What the response needs is every record, repeated verbatim, and no images.
(SUPPLIED RECORDS)
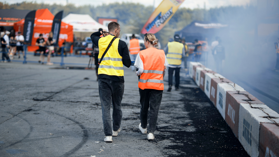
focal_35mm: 90
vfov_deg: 13.4
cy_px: 78
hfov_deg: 23.7
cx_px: 139
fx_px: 666
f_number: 1.8
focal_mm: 85
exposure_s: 1/160
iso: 100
(End SUPPLIED RECORDS)
— ANSWER —
focal_35mm: 90
vfov_deg: 13.4
cy_px: 78
hfov_deg: 23.7
cx_px: 139
fx_px: 666
f_number: 1.8
focal_mm: 85
exposure_s: 1/160
iso: 100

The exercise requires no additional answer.